Italy's dynamic, high-tempo rugby splintered an error-strewn Scotland time and again, with Tommaso Allan, the former Scotland Under-20 fly-half, scoring two tries and Matteo Minozzi also crossing.
A late Scottish rally, capped by Greig Laidlaw's 79th-minute penalty, meant the visitors squeaked home 29-27.
O'Shea was devastated his players were unable to convert their dominant performance into a victory.
"I'm destroyed for the guys and the supporters," he told BBC Scotland.
"Hopefully you saw a team that's different to normal. I've been saying throughout this championship we've had chances and not taken them to change the energy of a match and today we showed with a lot of young guys that we can become a very, very good side and play some very exciting rugby.
"As long as we understand the level we need to get to and everybody understands that this is a long, hard, slog of a job to change things that weren't changed when they should have been but are now changing.
"I thought we played some great rugby. We always knew we were probably one score away from breaking it at 24-12.
"Fair play to Scotland, that takes great mental strength from them. But I'm gutted."
'We have more than one way to win'
Match-winner Laidlaw says Scotland showed they can win ugly and believes that ability will serve them well in future.

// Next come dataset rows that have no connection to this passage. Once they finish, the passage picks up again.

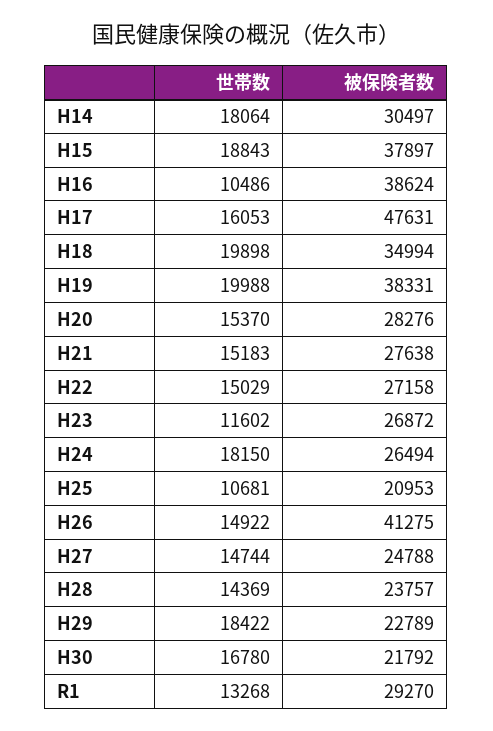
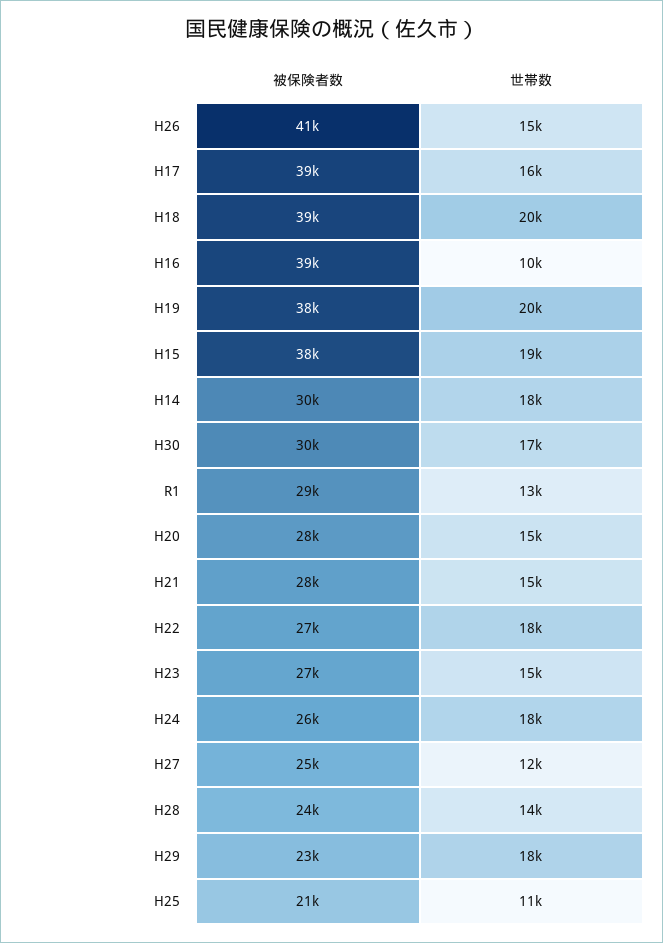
被保険者数, H17: 47631 -> 39000
被保険者数, H18: 34994 -> 39000
世帯数, H22: 15029 -> 18000
世帯数, H23: 11602 -> 15000
世帯数, H27: 14744 -> 12000
被保険者数, H30: 21792 -> 30000

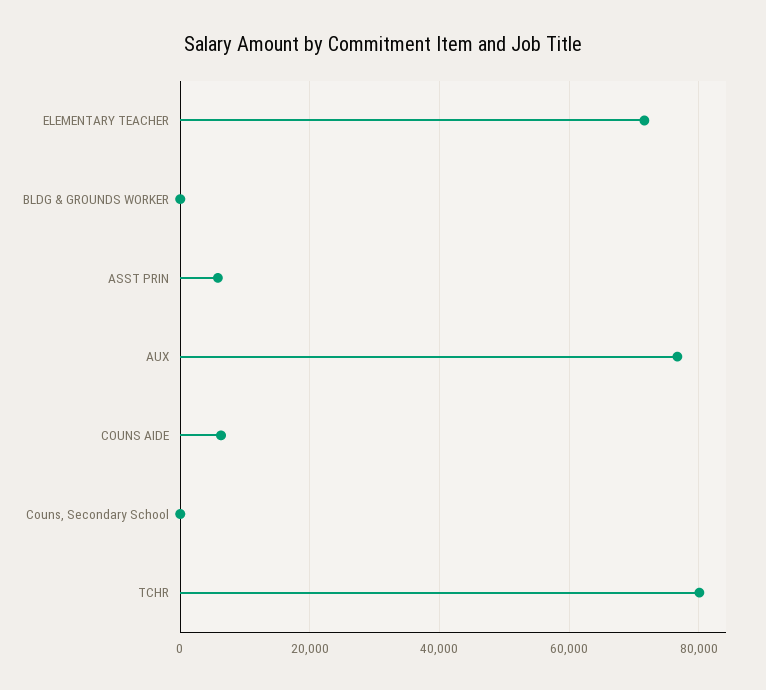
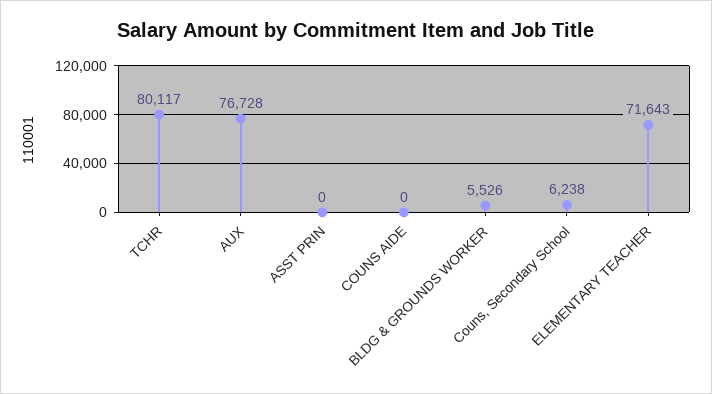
BLDG & GROUNDS WORKER: 0 -> 5526
ASST PRIN: 6000 -> 0
COUNS AIDE: 6000 -> 0
Couns, Secondary School: 0 -> 6238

The Scots, bottom of the table in 2015, picked up two victories a year later and have claimed three apiece in 2017 and 2018.
"It's massively positive that we now have more than just one way to win," the half-back said.
"It's important too because we were struggling at times, but we really grabbed the game by utilising our forwards.
"We squeezed them and off the back of putting them under pressure we were able to open the game up.
"It showed we could play both ways at different points in the game."
Trailing by 12 points going into the final quarter, Sean Maitland and Stuart Hogg touched down to put Scotland in front, only for the visitors to fall behind again in the 76th minute to an Allan penalty.
It was left to Laidlaw to decide the match with his own three-pointer in the final two minutes.
"It's up there with the best I've hit," the Borderer said of his vital kick.
"I've already said to the boys I'd prefer they don't get us in that situation where I don't have to kick too many of them.
"That's part of my job as a goal-kicker though. It's down to me to put them over and thankfully I was able to do that."